La sécurité maritime dans la partie occidentale de l’Océan Indien : une discussion avec Assis Malaquias

L’océan Indien constitue un canal crucial pour le commerce mondial. Il s’agit également d’un secteur où les menaces à la sécurité sont exposées à prospérer. Assis Malaquias, ancien professeur au Centre de l’Afrique se penche sur l’importance de cet océan dans le cadre de la sécurité nationale dans l’Afrique.


Un dhow dans l'océan Indien

Un dhow dans l’océan Indien soupçonné d’être sous contrôle pirate. Notez les sacs de sable sur le pont, éventuellement une tentative de fortifier l’engin contre les armes légères.

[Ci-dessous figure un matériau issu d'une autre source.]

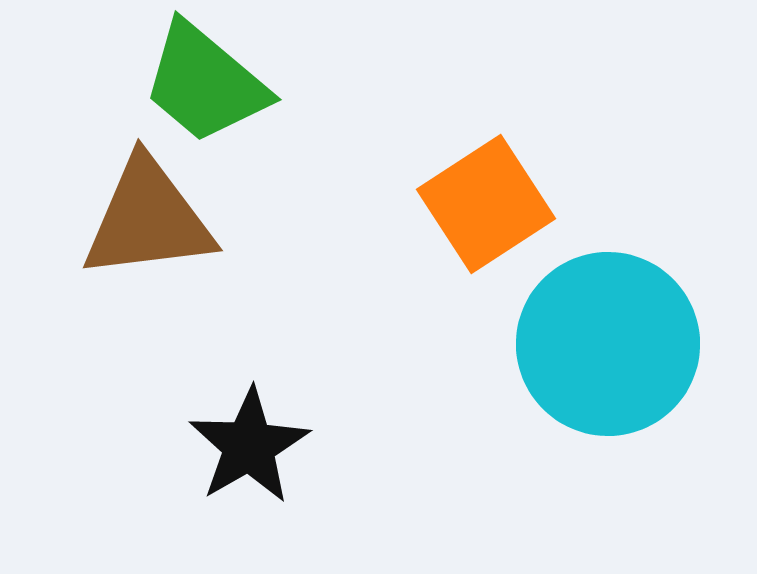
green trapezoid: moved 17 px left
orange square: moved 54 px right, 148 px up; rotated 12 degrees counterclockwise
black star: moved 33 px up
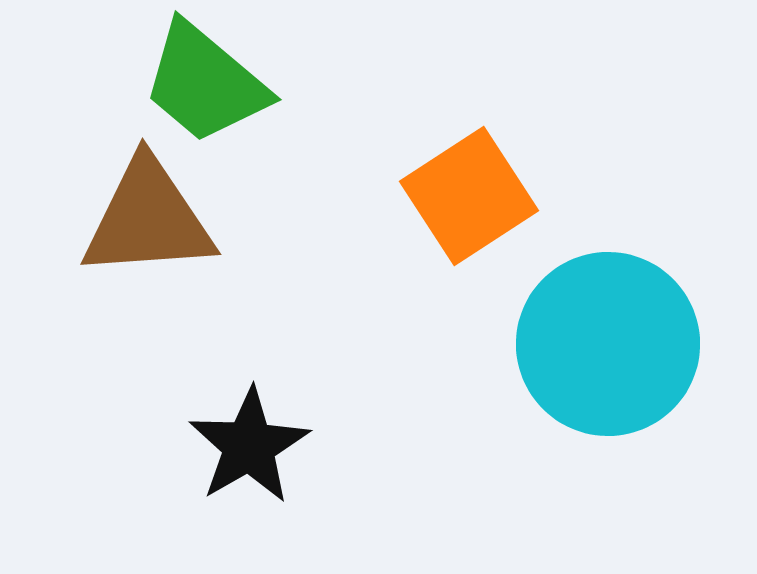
orange square: moved 17 px left, 8 px up
brown triangle: rotated 3 degrees clockwise
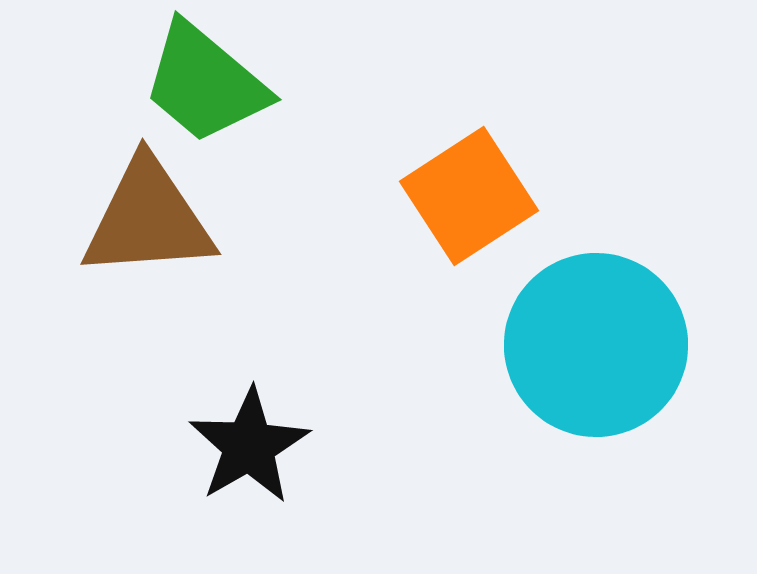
cyan circle: moved 12 px left, 1 px down
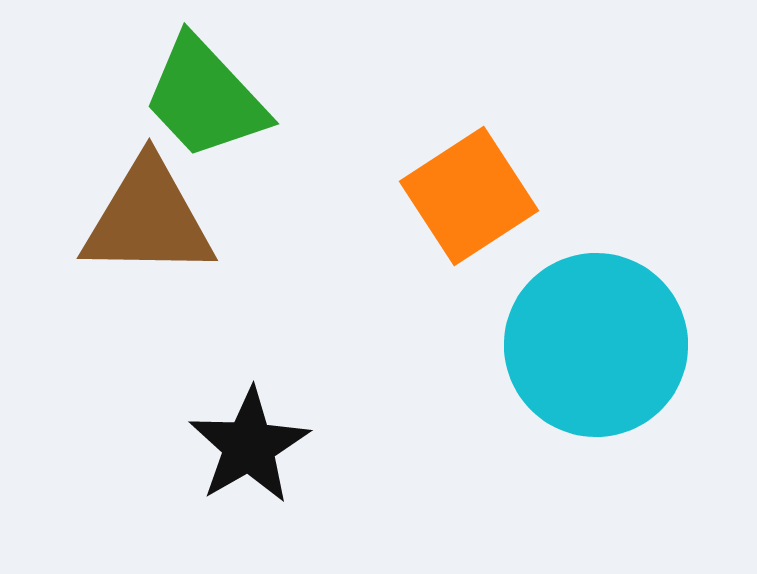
green trapezoid: moved 15 px down; rotated 7 degrees clockwise
brown triangle: rotated 5 degrees clockwise
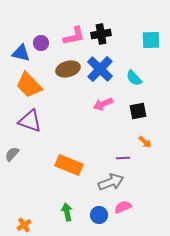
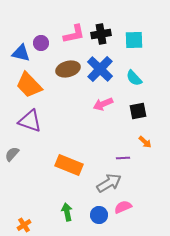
pink L-shape: moved 2 px up
cyan square: moved 17 px left
gray arrow: moved 2 px left, 1 px down; rotated 10 degrees counterclockwise
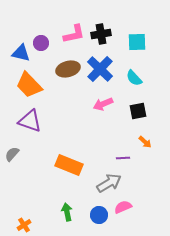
cyan square: moved 3 px right, 2 px down
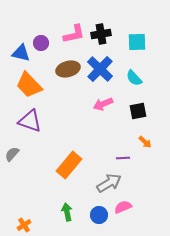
orange rectangle: rotated 72 degrees counterclockwise
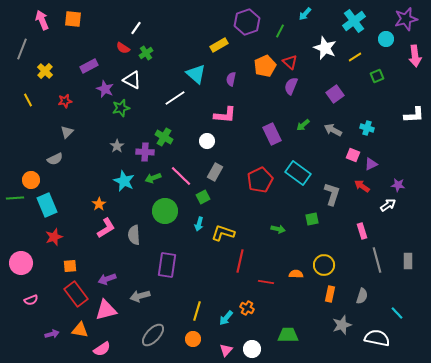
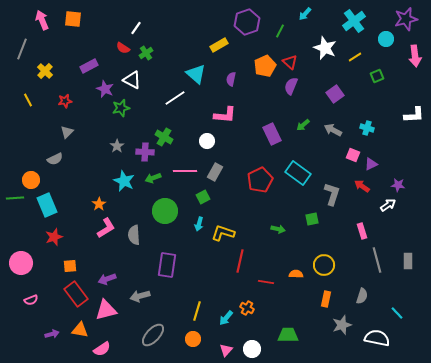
pink line at (181, 176): moved 4 px right, 5 px up; rotated 45 degrees counterclockwise
orange rectangle at (330, 294): moved 4 px left, 5 px down
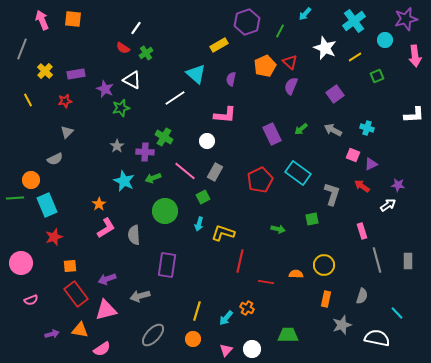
cyan circle at (386, 39): moved 1 px left, 1 px down
purple rectangle at (89, 66): moved 13 px left, 8 px down; rotated 18 degrees clockwise
green arrow at (303, 125): moved 2 px left, 4 px down
pink line at (185, 171): rotated 40 degrees clockwise
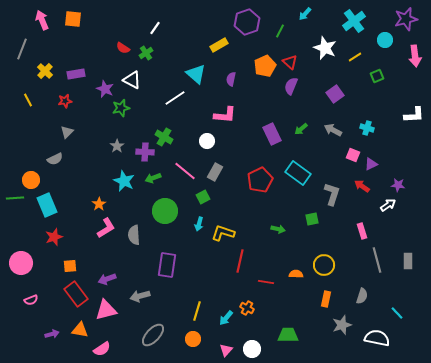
white line at (136, 28): moved 19 px right
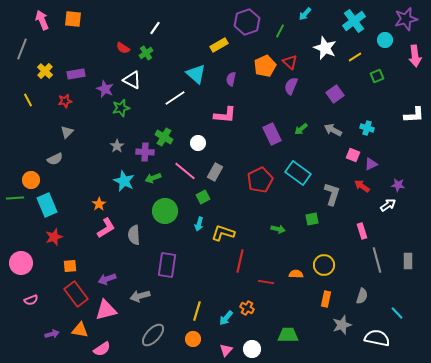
white circle at (207, 141): moved 9 px left, 2 px down
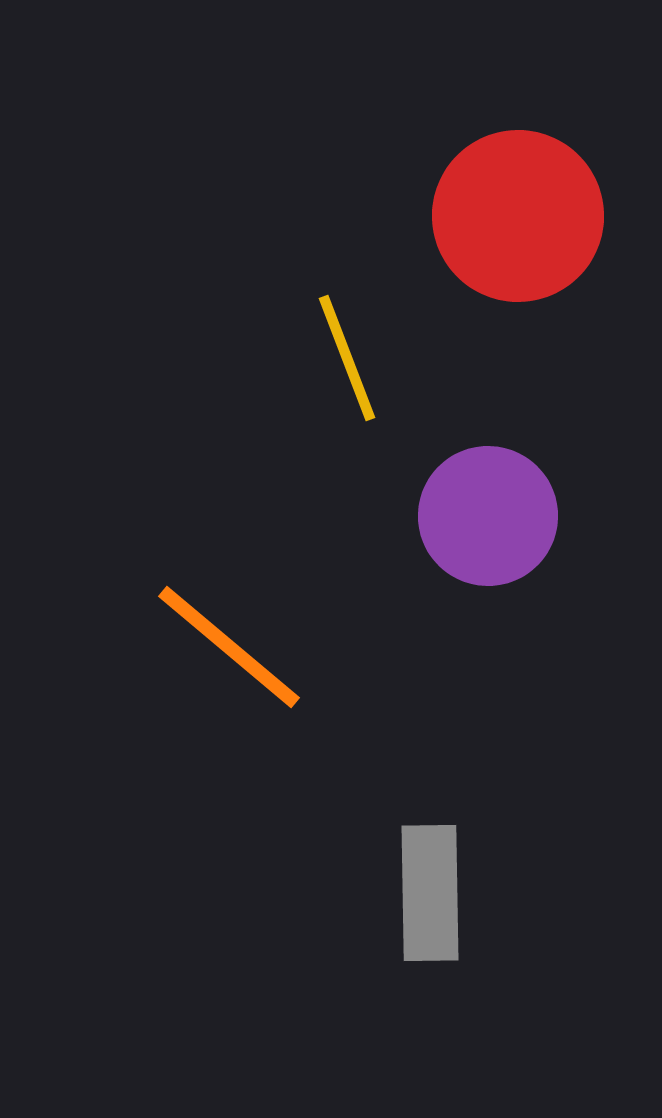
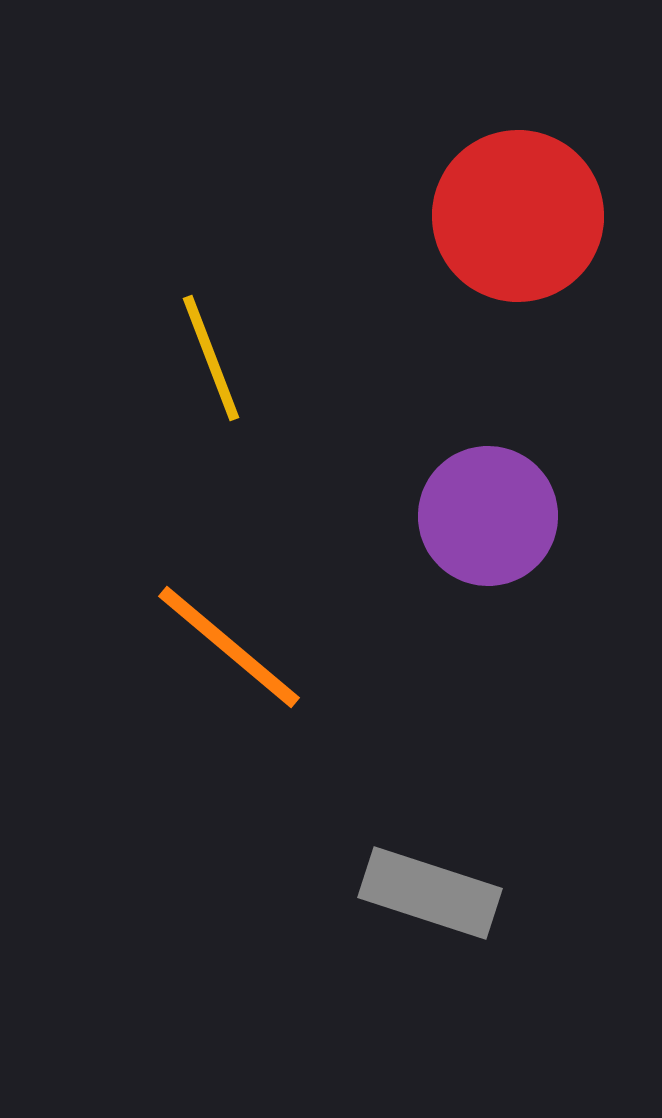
yellow line: moved 136 px left
gray rectangle: rotated 71 degrees counterclockwise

L’Océan Indien est un centre géopolitique crucial qui relie les routes commerciales d’Afrique, la région de l’Asie et du Pacifique, le Moyen-Orient et l’Australie. Son abondance en termes de ressources économiques, partagées au niveau national, régional et maritime, s’accompagne d’une pléthore de menaces de la sécurité, notamment le trafic des êtres humains, des armes, des stupéfiants et d’autres substances illicites, la pêche illégale et la piraterie. L’ancien professeur et président du département Économie de la Défense et de gestion des ressources au Centre de l’Afrique, Assis Malaquias, nous raconte sa réflexion sur l’importance de l’Océan Indien occidental dans le cadre élargi du programme de la sécurité maritime sur le continent africain.

Question : Quelle est l’importance stratégique de la région maritime de l’Océan Indien dans le cadre du programme sécuritaire régional et international ?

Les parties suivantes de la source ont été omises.